Albery Allson Whitman was born to slave parents on May 30, 1851, on a Kentucky estate. By 1863, at age twelve, he was an orphan and chose to leave field work, traveling until finally settling in Troy, Ohio. His first job at a plough shop was followed by a stint in railroad construction. Eventually, he secured teaching posts in Ohio and then Kentucky, a true accomplishment considering his total seven months of formal education.

In about 1870, Whitman enrolled at Wilberforce University, where he was befriended by the President, Daniel Alexander Payne, a man of some renown who became a major influence. He encouraged Whitman to follow his path as a church leader and Whitman soon had congregations in several churches.
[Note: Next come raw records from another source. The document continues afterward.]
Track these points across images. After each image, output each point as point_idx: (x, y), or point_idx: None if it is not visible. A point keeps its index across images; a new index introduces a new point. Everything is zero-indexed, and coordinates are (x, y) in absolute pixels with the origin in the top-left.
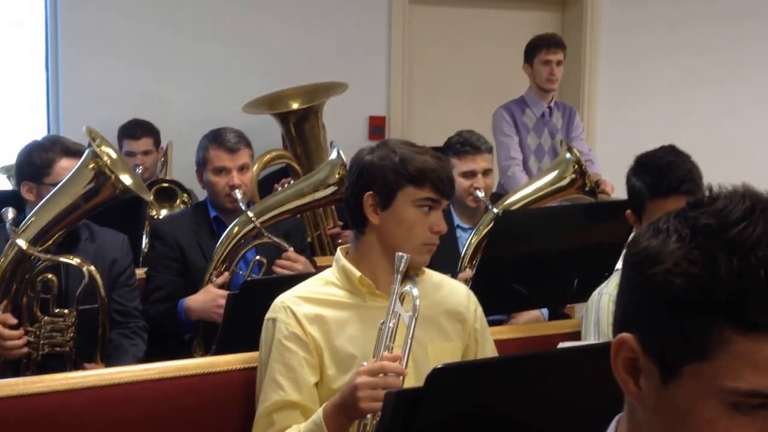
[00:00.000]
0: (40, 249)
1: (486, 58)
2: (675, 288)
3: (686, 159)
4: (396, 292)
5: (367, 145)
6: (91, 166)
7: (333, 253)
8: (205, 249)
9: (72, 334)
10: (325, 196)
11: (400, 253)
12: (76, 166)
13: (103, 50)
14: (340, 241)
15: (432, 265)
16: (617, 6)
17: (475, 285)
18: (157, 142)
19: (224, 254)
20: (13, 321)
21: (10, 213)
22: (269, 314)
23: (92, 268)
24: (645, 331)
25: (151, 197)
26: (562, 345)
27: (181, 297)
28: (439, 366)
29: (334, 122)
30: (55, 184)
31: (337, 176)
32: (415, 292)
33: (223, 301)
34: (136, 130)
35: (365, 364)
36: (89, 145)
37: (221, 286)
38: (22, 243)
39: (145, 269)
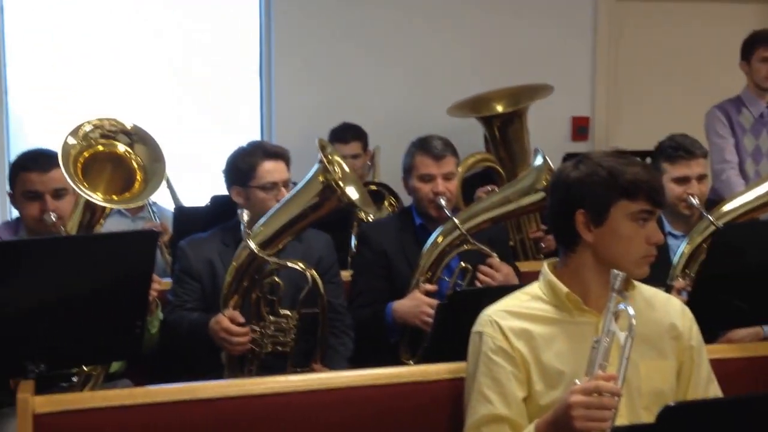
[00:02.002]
0: (268, 253)
1: (698, 54)
2: None
3: None
4: (611, 310)
5: (571, 147)
6: (320, 179)
7: (536, 257)
8: (410, 256)
9: (294, 335)
10: (532, 203)
11: (616, 271)
12: (307, 178)
13: (313, 57)
14: (543, 245)
15: None
16: None
17: (692, 300)
18: (365, 146)
19: (430, 261)
20: (241, 319)
21: (245, 215)
22: (476, 327)
23: (314, 272)
24: None
25: (373, 210)
26: None
27: (384, 302)
28: (672, 404)
29: (535, 123)
30: (260, 187)
31: (543, 182)
32: (631, 311)
33: (427, 308)
34: (346, 133)
35: (578, 382)
36: (320, 160)
37: (427, 293)
38: (253, 246)
39: (352, 272)
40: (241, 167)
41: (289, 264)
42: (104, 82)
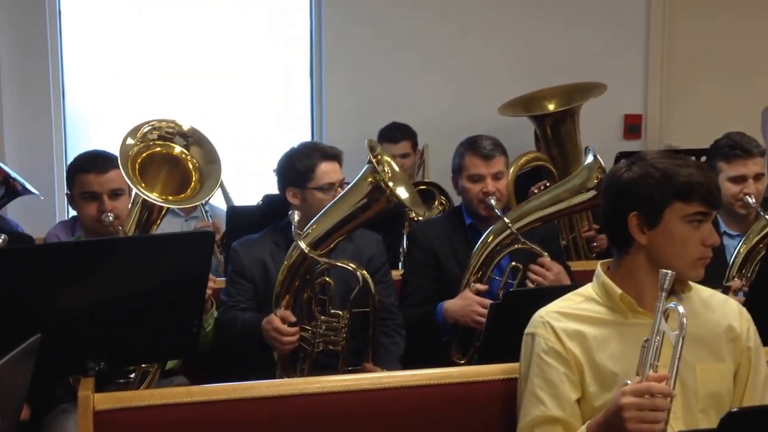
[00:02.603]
0: (319, 253)
1: (753, 50)
2: None
3: None
4: (660, 309)
5: (623, 145)
6: (369, 179)
7: (588, 257)
8: (460, 256)
9: (345, 335)
10: (583, 201)
11: (665, 271)
12: (356, 179)
13: (362, 57)
14: (595, 244)
15: None
16: None
17: (749, 300)
18: (414, 145)
19: (480, 261)
20: (293, 319)
21: (296, 216)
22: (528, 329)
23: (365, 272)
24: None
25: (423, 210)
26: None
27: (435, 302)
28: (735, 410)
29: (586, 120)
30: (318, 188)
31: (595, 180)
32: (681, 309)
33: (478, 308)
34: (395, 133)
35: (629, 382)
36: (369, 160)
37: (477, 293)
38: (303, 246)
39: (402, 271)
40: (299, 168)
41: (340, 264)
42: (158, 83)
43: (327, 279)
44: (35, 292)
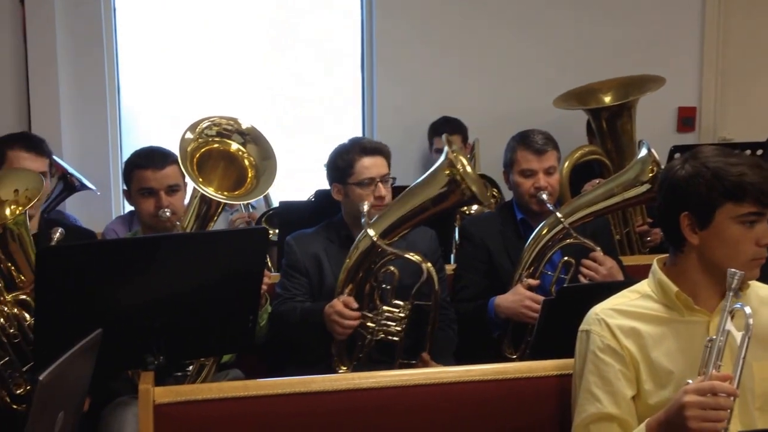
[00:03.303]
0: (387, 242)
1: None
2: None
3: None
4: (727, 309)
5: (676, 138)
6: (446, 172)
7: (641, 252)
8: (512, 251)
9: (404, 326)
10: (637, 195)
11: (733, 270)
12: (431, 170)
13: (413, 52)
14: (648, 239)
15: None
16: None
17: None
18: (464, 139)
19: (533, 256)
20: (355, 305)
21: (365, 206)
22: (583, 326)
23: (429, 265)
24: None
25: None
26: None
27: (486, 297)
28: None
29: (640, 112)
30: (356, 183)
31: (649, 174)
32: (748, 310)
33: (530, 303)
34: (445, 127)
35: (690, 381)
36: (446, 155)
37: (529, 288)
38: (372, 233)
39: (454, 266)
40: (340, 164)
41: (406, 255)
42: (211, 79)
43: (391, 268)
44: (96, 288)
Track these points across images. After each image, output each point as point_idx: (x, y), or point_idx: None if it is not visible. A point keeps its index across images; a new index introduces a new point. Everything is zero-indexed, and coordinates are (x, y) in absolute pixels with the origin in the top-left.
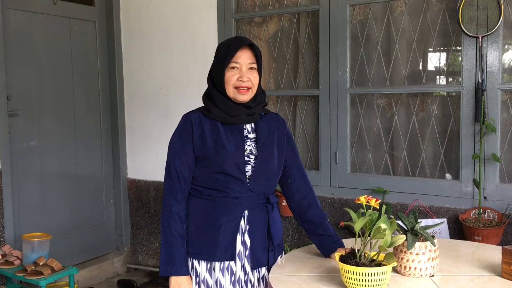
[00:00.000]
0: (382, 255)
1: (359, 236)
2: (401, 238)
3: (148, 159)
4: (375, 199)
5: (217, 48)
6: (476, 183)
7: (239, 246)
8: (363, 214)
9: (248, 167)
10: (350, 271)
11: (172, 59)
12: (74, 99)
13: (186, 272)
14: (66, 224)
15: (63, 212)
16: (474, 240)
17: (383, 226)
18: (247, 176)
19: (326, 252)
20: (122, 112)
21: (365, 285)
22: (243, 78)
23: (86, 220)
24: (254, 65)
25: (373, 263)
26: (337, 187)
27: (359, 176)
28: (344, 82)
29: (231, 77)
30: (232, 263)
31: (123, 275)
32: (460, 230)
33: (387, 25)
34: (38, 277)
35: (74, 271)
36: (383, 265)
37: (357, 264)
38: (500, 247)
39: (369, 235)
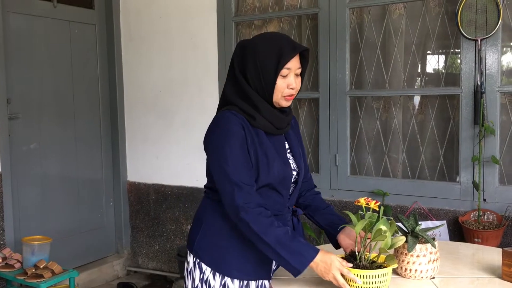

By 1877, though his education at Wilberforce was limited to about six months, he had become the school’s general agent, an elder in the African Methodist Episcopal Church (AME), and the pastor of a church. Though Whitman may have suffered from alcoholism, he never lost the devotion of his followers.

Incomplete records show that Whitman married a woman named Caddie. They had two girls, who, by the early twentieth century, had teamed up to become a well-known vaudeville act.

By 1877, Whitman was also an established poet, being called the poet laureate of Negro poetry and laying claim to having authored the longest poem (of five thousand lines) by an African American. That work, appearing in a larger collection as Not a Man and Yet a Man, with Miscellaneous Poems, along with The Rape of Florida, later renamed Twasinta’s Seminoles: Or, Rape of Florida, sealed his reputation as a serious poet. What his work lacked in originality and form, derivative as it was of the classics, it made up for in substance and the nuances in his message.

While Whitman did not deal directly with racial issues, perhaps hoping to garner a wider audience, he did bring to light the atrocities suffered by others—Native Americans, interracial couples, mulattoes—at the hands of white oppressors, with obvious parallels to the African American situation. He said that while he himself may have been held in bondage, he had never considered himself a slave. He recognized the evils of slavery but felt that all that was needed to bring about the awareness of the innate dignity and worth of all people was for those deemed inferior to prove, through action and deed, that they were not. He preached self-reliance and self-improvement.

Whitman’s ability to bring sound and sense to his lyrics made him especially distinct. He said: “Before I could write a letter, I was trying to scribble down what the birds and bees and cows were saying and what even the dumb rocks were thinking. Nature has ever had a speech for me, and in listening to her voice, lies my satisfaction.” His love of poet Henry Wadsworth Longfellow led him to send the poet two letters with samples of his work, but, after receiving no response, he turned to George Gordon, Lord Byron, for inspiration.

In 1901, Whitman contracted pneumonia. His already weakened system was unable to fight the affliction and he died in Atlanta at age fifty.